July 17, 2009

Christian Bale: I apologize

I would like to take this opportunity to officially openly apologize to Christian Bale for ranting about his rant back in February, where I might have mentioned his beans were undercooked or overcooked. I also suggested he go work in a soup kitchen, which, admittedly, is a nice gesture for anyone to do. I can still recommend doing that.

Mr. Bale, I retract: I saw Terminator Salvation.

At some point the realization must have hit you, that you were snared in the bear trap clutches of a very large piece of shit-crap-trash. Said piece of trash being helmed by a ragingly untalented director. Furthermore, it cannot have failed to escape your attention that, once again, you were having to use a weird-I've just-done-the-one hundred-meter-sprint-and-will-now-try-a-deep-shout-whisper-combo-type voice and well, considering all the mental duress you were submerged in, I would have gone off the deep end too.
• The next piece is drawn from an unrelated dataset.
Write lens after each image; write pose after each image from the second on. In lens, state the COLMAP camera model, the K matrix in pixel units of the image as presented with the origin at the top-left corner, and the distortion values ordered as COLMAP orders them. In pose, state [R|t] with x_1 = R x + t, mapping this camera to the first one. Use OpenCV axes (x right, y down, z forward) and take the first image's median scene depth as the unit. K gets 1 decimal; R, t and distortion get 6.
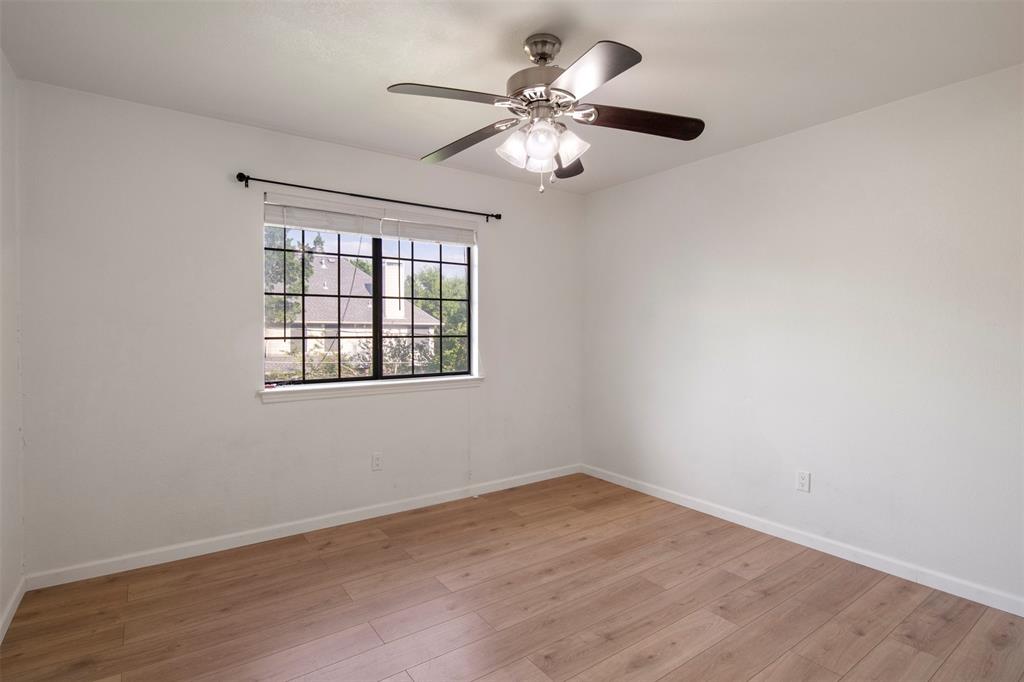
lens RADIAL K [[515.8, 0, 513.7], [0, 515.8, 327.7], [0, 0, 1]] dist [-0.004356, -0.000573]
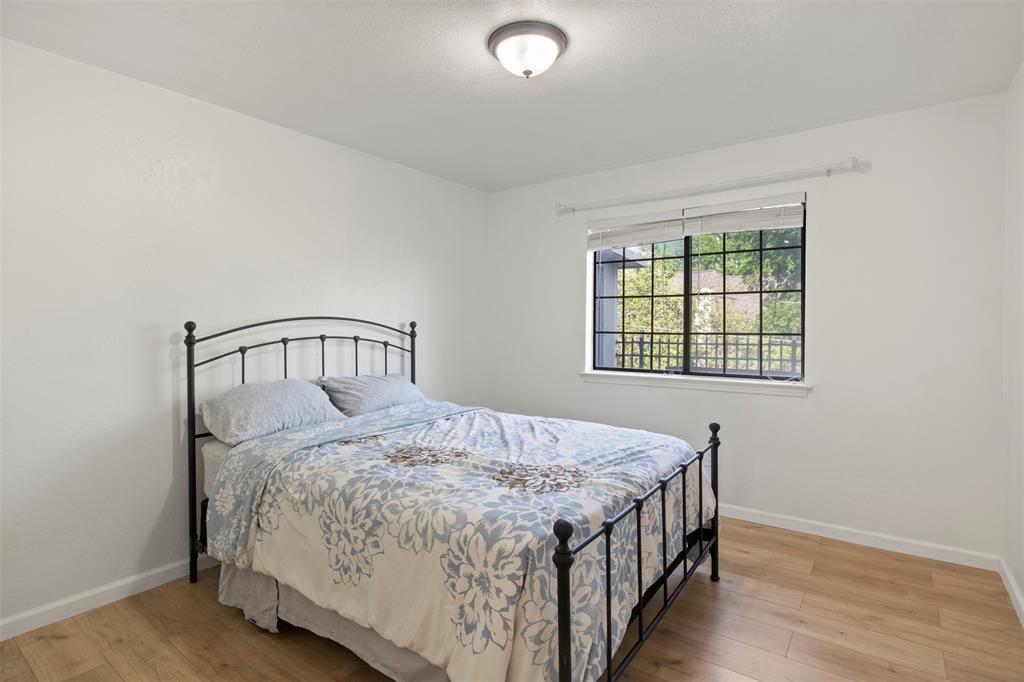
lens RADIAL K [[515.8, 0, 513.7], [0, 515.8, 327.7], [0, 0, 1]] dist [-0.004356, -0.000573]
pose [[0.304512, -0.002212, -0.952506, 0.604314], [0.005623, 0.999984, -0.000524, 0.005132], [0.952492, -0.005196, 0.304520, 0.358559]]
One thing though, I would, respectfully, like to ask you: you seem like a reasonably smart guy and are obviously able to tap into your "inner self soul thing". And surely, a gut instinct drawer must have been available to access. Failing that, doing a google search should have given you some indication of how distressingly awful McG's past movies all are. Where was it when you first heard his name come out of your agent's mouth?